Credit: Reuters/Regis Duvignau
By Brian Love
PARIS |
Sun Oct 9, 2011 4:23pm EDT
PARIS (Reuters) - Moderate left-wing candidate Francois Hollande led in a primary vote for the French Socialist Party's presidential nomination Sunday, making him the favorite to unseat President Nicolas Sarkozy in April.
More than 1.5 million people voted nationwide in France's first U.S.-style primary election to select a presidential candidate, which the Socialists say was inspired by the process that gave Barack Obama the momentum to take the White House.
The Socialist Party published estimates showing Hollande in front with 39 percent of votes, short of an absolute majority and thus headed for a runoff on October 16.
He is expected to face Martine Aubry, a one-time labor minister and daughter of former European Commission president Jacques Delors. She won 31 percent in the preliminary readout.
Opinion polls have predicted that Hollande, a witty if unexciting party veteran who has never been a government minister, would not only win the Socialist primary but would defeat Sarkozy by a comfortable margin if the two face off in the presidential battle next April.
That would make him the first Socialist leader in the Elysee Palace for 17 years.
Socialist Party chief Harlem Desir described the turnout on a drizzly day across much of the country as a triumph for democracy, the party and its future presidential candidate.
Previous primaries were closed-shop events, limited to some 200,000 party members in a country of more than 65 million. This
time, any registered voter who paid a euro ($1.35) and professed to support left-wing values could participate.
"It's not expensive to get rid of Sarkozy," Hollande said before Sunday's ballot, where he competed with five others including Aubry and Segolene Royal, his former partner and mother of his four children.
The Socialists were deprived of a potentially strong candidate this year when Dominique Strauss-Kahn resigned his post as head of the International Monetary Fund after being charged with a sex assault in New York. The charges were later dropped, but Strauss-Kahn's political career has not recovered.
Hollande's closest rival has always been Aubry, minister from 1997 to 2002 when a left-wing government last held office.
In a mini-surprise, the preliminary results showed anti-globalization contender Arnaud Montebourg in third place with about 17 percent of votes. Royal, who lost the 2007 presidential election to Sarkozy, had been expected to place third but sank to a score of seven percent.
VICTORY BY NUMBERS
The novelty of the primary contest may give the Socialists a boost if, in addition to the healthy turnout, it produces a clear-cut winner, political analysts say.
Millions have tuned into live television debates between the Socialist candidates in the past three weeks as the primary appeared to have captured the popular imagination.
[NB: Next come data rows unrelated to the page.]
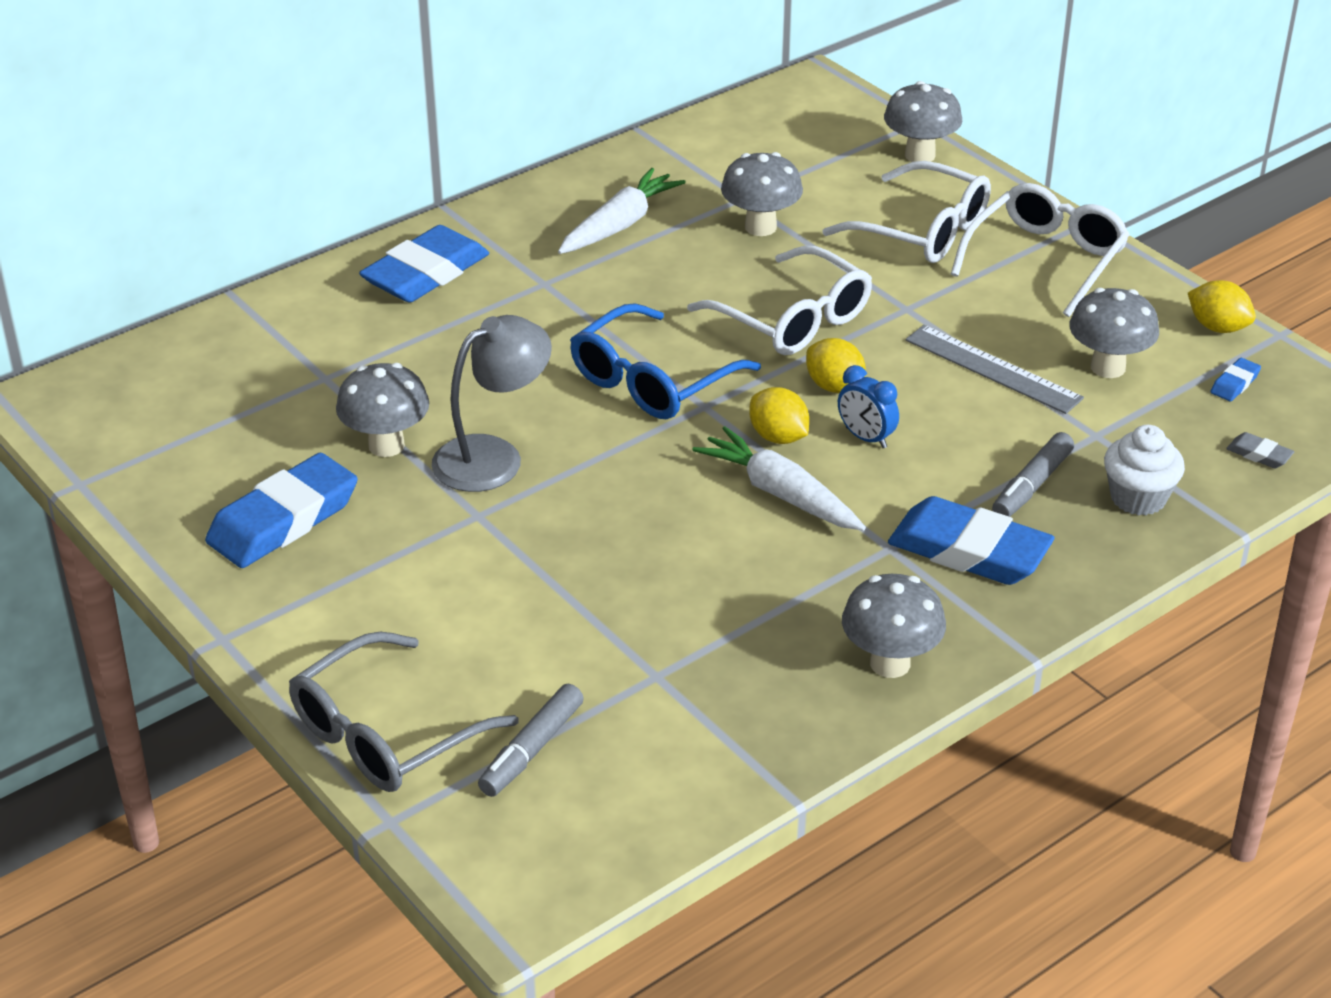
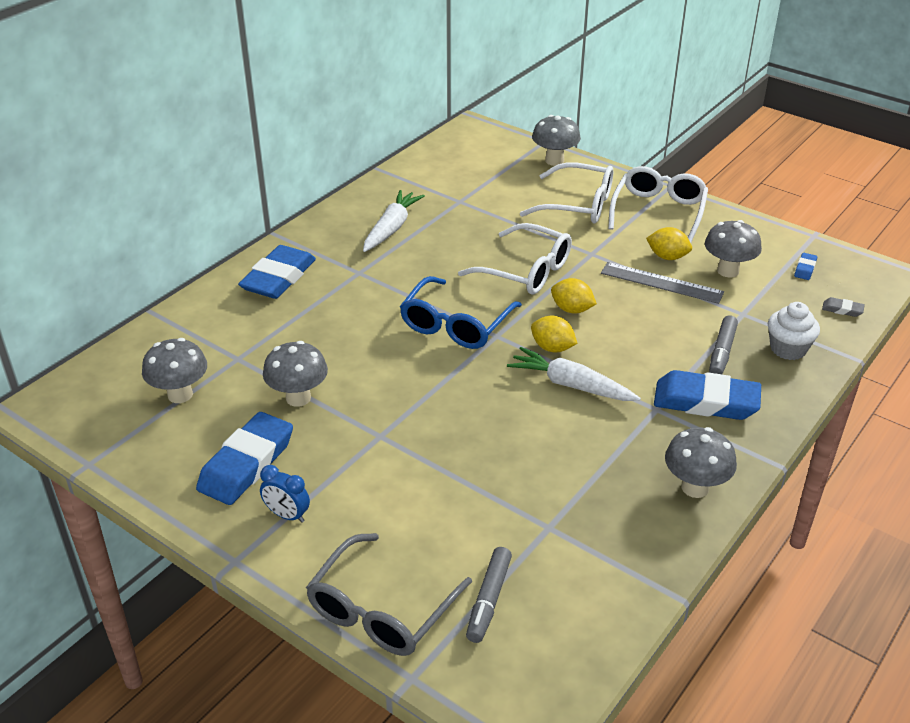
camera: 15 degrees left, 0 degrees up
(493, 456) = (373, 393): grey lamp -> none
(760, 227) = (479, 217): grey mushroom -> grey mushroom (180, 395)
(866, 438) = (606, 339): blue clock -> blue clock (287, 515)
(1217, 327) = (777, 237): yellow lemon -> yellow lemon (667, 257)

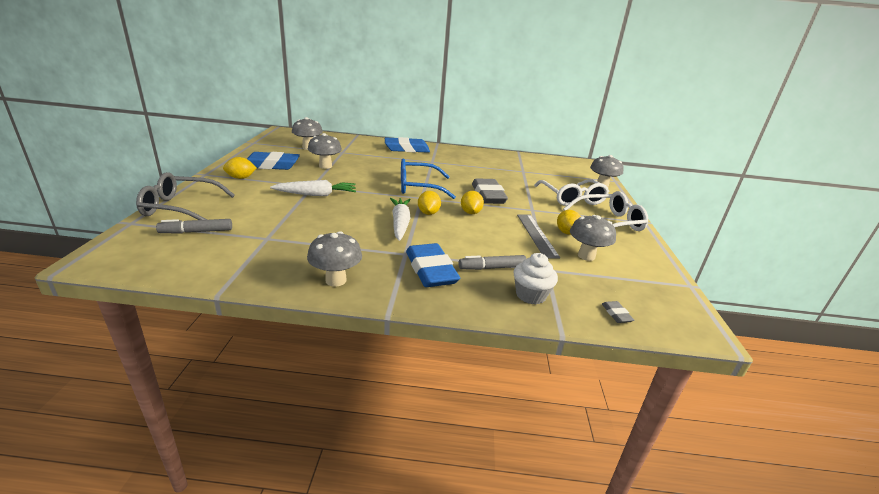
camera: 55 degrees right, 10 degrees down
(287, 515) = (241, 178): blue clock -> yellow lemon
(391, 228) = (476, 161): white carrot -> white carrot (316, 195)
(526, 271) = (488, 195): white glasses -> grey eraser
(805, 269) = (641, 288): blue eraser -> none

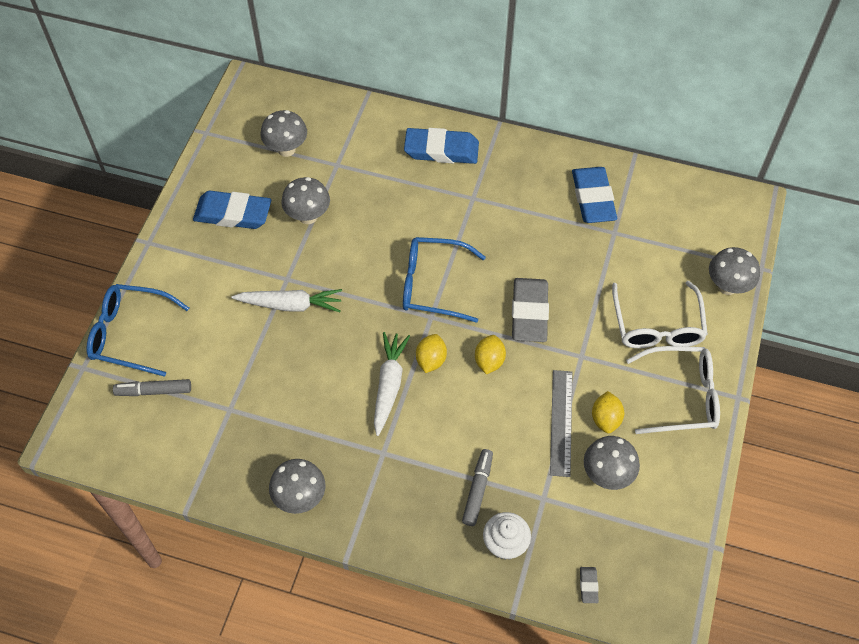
camera: 15 degrees right, 30 degrees up
(180, 207) = (130, 334): grey glasses -> blue glasses
(241, 178) = (194, 254): yellow lemon -> none
(431, 270) = (405, 488): blue eraser -> blue eraser (593, 198)
(492, 268) = (477, 490): grey marker -> grey marker turned 105 degrees clockwise

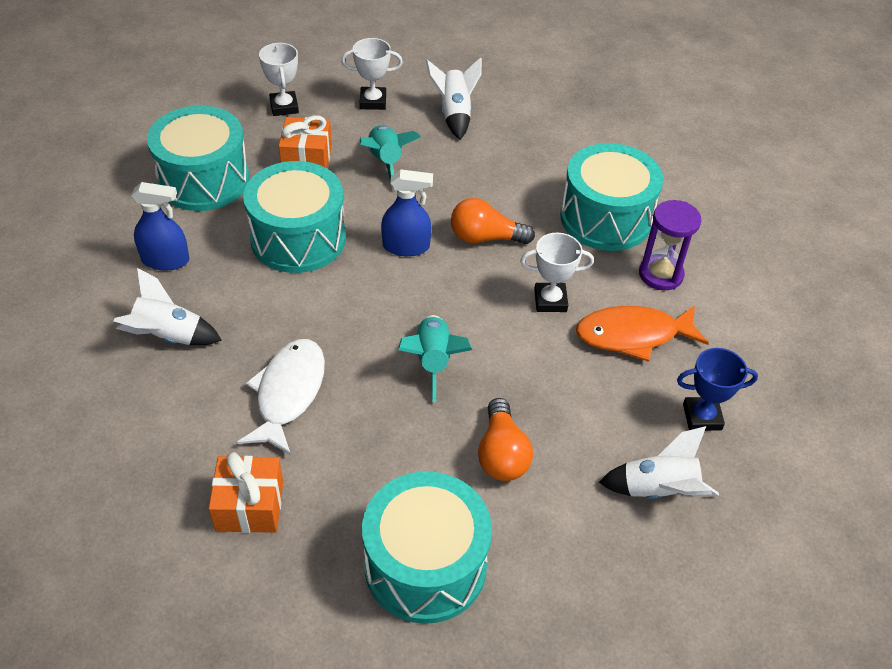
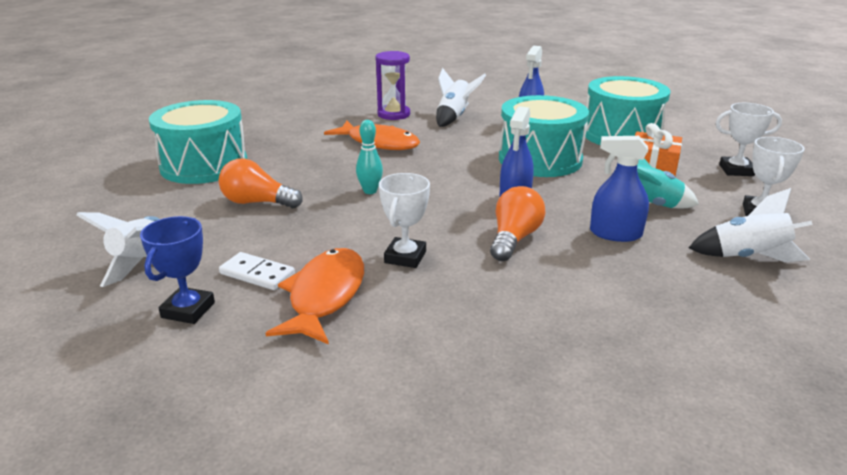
camera: 110 degrees right, 20 degrees down
(250, 506) = (302, 127): orange gift -> none
(288, 393) = (379, 143): white fish -> orange fish
(433, 361) = (370, 191): turquoise rocket -> turquoise bowling pin
(448, 179) = (615, 234): none -> blue spray bottle
(605, 218) = (525, 326): turquoise drum -> none
(629, 393) = (257, 274): none -> white domino
(660, 274) = (404, 344): purple hourglass -> purple hourglass (393, 114)

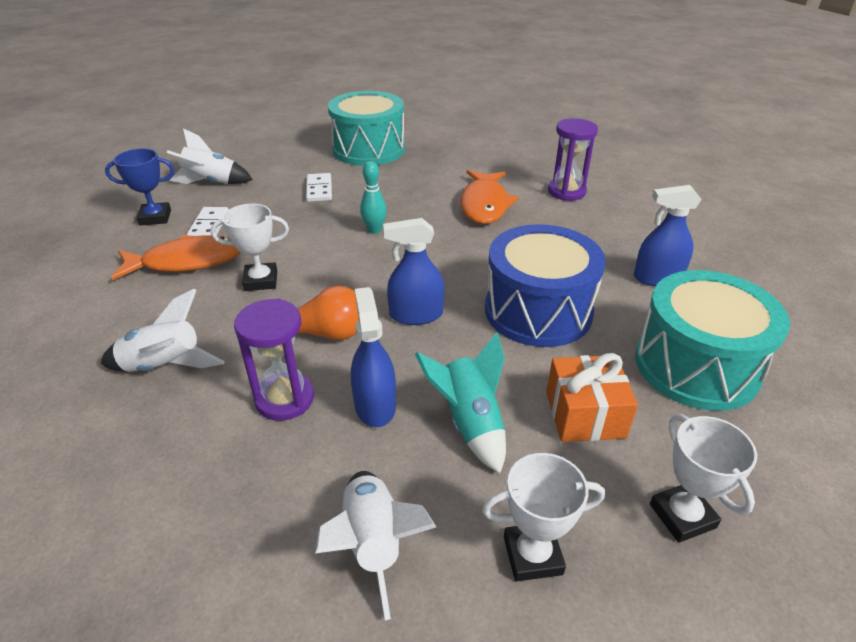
camera: 65 degrees right, 10 degrees up
(257, 202) = (319, 190): orange light bulb -> white domino
(454, 117) = (602, 226): white rocket -> white rocket (164, 367)
(540, 159) = (538, 311): turquoise drum -> blue drum
(591, 268) = (285, 399): none -> purple hourglass

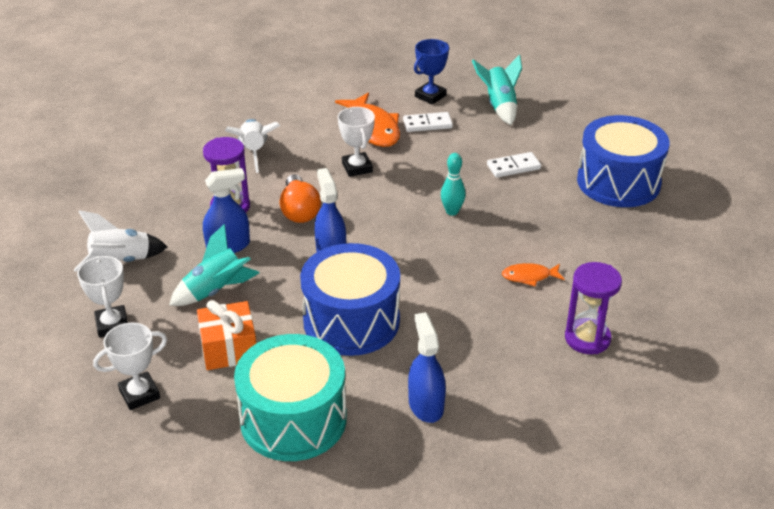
camera: 80 degrees right, 0 degrees up
(155, 217) = (430, 96): blue trophy -> blue trophy turned 60 degrees clockwise
(211, 183) = (499, 106): white rocket -> turquoise rocket
(368, 149) = (618, 182): turquoise drum -> blue drum
(484, 204) = (529, 276): orange fish -> orange fish, size x0.52

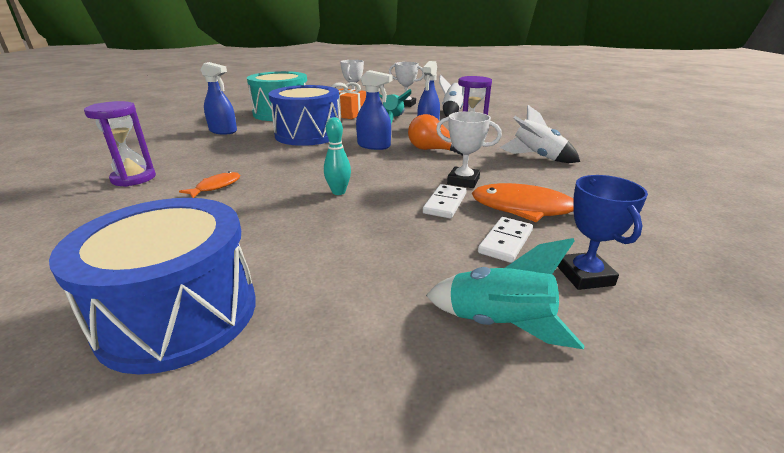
camera: 130 degrees right, 10 degrees down
(513, 167) = (343, 253): white domino -> white domino (445, 203)

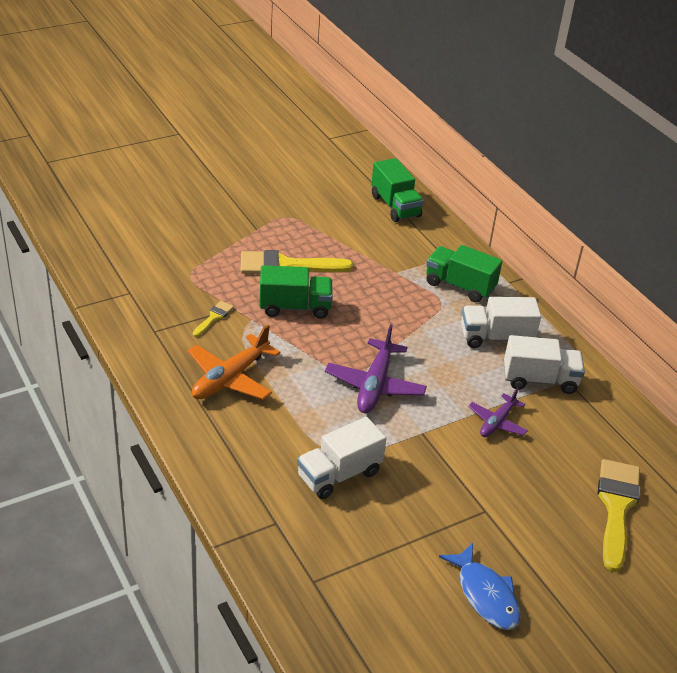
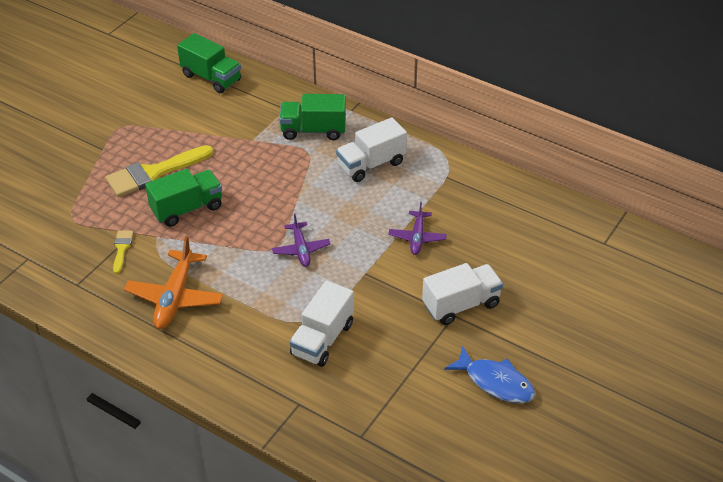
camera: 25 degrees left, 5 degrees up
(375, 385) = (301, 249): purple plane -> purple plane, size x0.61
(539, 380) = (427, 186): white truck -> white truck (461, 305)
(616, 507) = (547, 267): yellow brush -> none

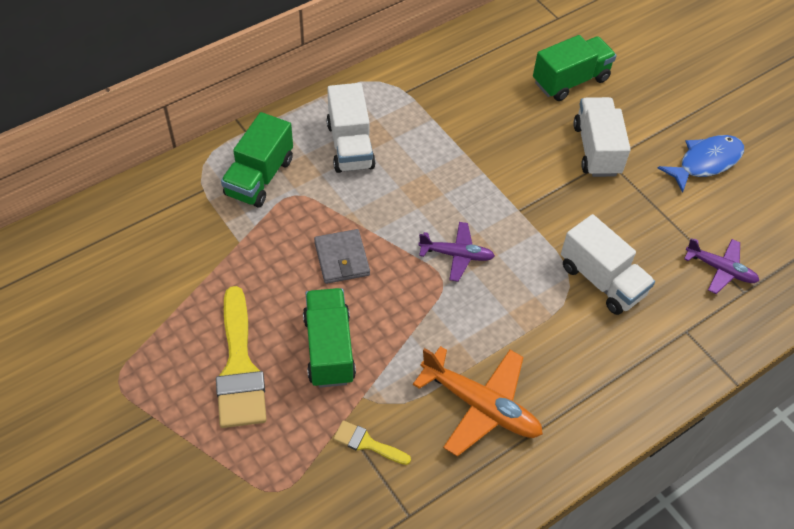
camera: 70 degrees left, 10 degrees up
(211, 78) = (85, 247): green truck -> green truck (570, 81)
(265, 192) = (342, 258): none -> grey wallet
(417, 238) = (486, 148): purple plane -> purple plane (720, 269)

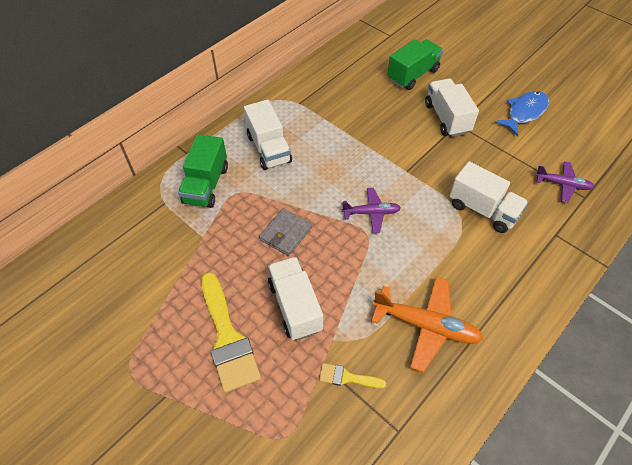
camera: 10 degrees left, 0 degrees up
(329, 348) = (295, 306): green truck -> white truck
(342, 258) = (285, 233): grey wallet -> grey wallet turned 60 degrees clockwise

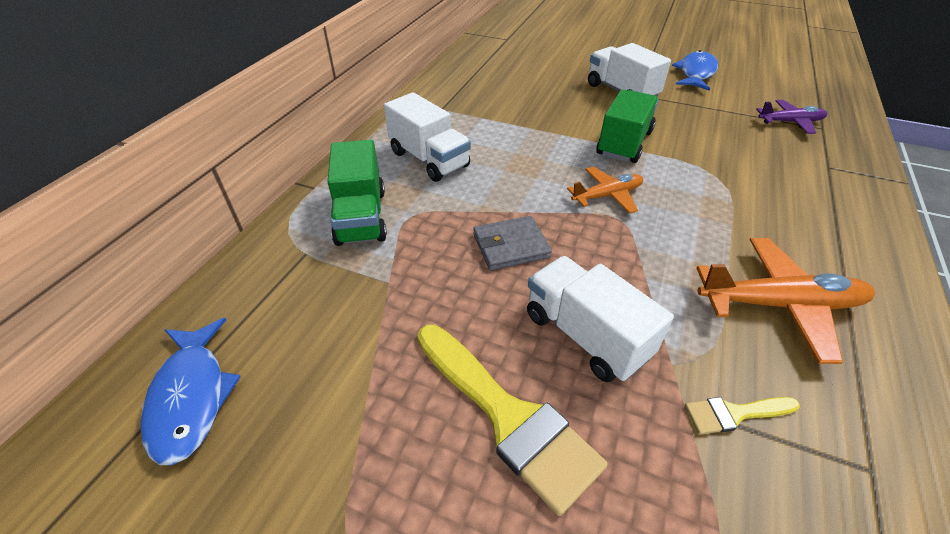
camera: 20 degrees left, 10 degrees down
(81, 275) = (191, 397): none -> blue fish
(285, 233) = (511, 246): grey wallet -> grey wallet turned 60 degrees clockwise
(371, 213) = (607, 195): purple plane -> orange plane
(412, 75) = (555, 64): green truck -> green truck (624, 143)
(483, 210) = (732, 162): white truck -> none

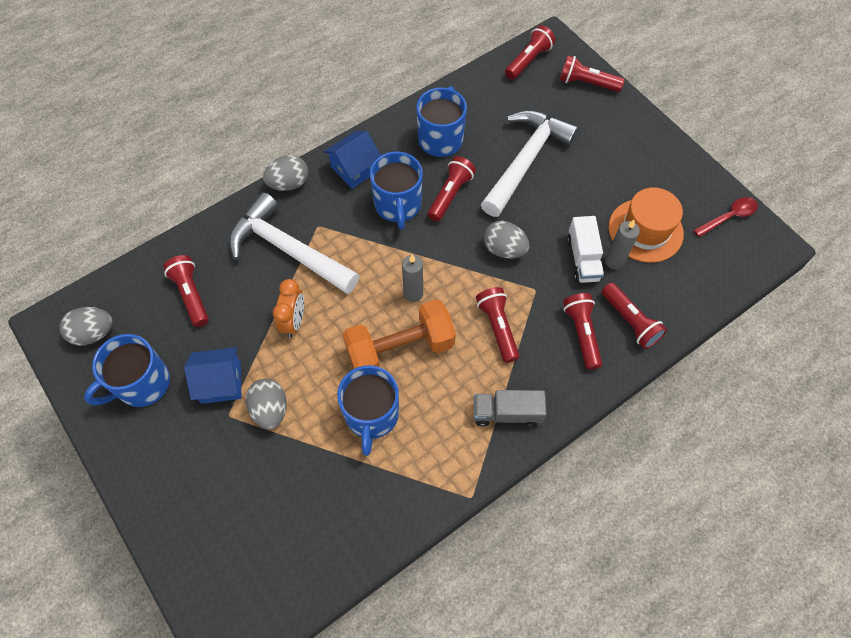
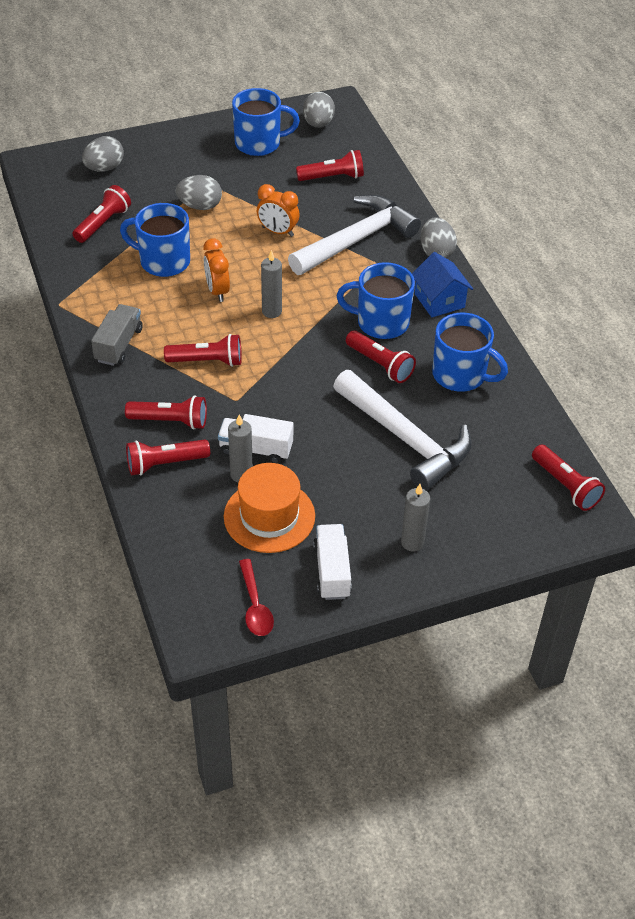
camera: 105 degrees right, 15 degrees down
(142, 384) = (259, 143): blue mug -> blue mug turned 105 degrees clockwise
(221, 382) = (239, 183): blue house -> none
(400, 349) = (217, 291): orange dumbbell -> orange clock
(504, 249) = (294, 389): grey egg -> grey egg (104, 168)
(586, 83) = (511, 534): red flashlight -> red flashlight (103, 223)
(623, 137) = (412, 542): none -> grey candle
(673, 178) = (332, 571): none -> white truck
Sarkozy's UMP party, which criticized the Socialists' motives for the innovation at the outset, are considering doing the same, not in time for the upcoming presidential election but the one after it, according to Prime Minister Francois Fillon.
In opinion polls, Sarkozy remains deeply unpopular and voters are ready to see the left take power. Parliamentary elections will be held on the heels of the presidential election, with a first ballot on April 22 and run-off on May 6.
The frontrunners in Sunday's contest have sparred regularly but gently about policy alternatives.
Their party manifesto established the basic thrust of their policy, which is to repeal 50 billion euros of tax breaks introduced under Sarkozy, using half of that money to cut the deficit and the other half to promote jobs and economic growth.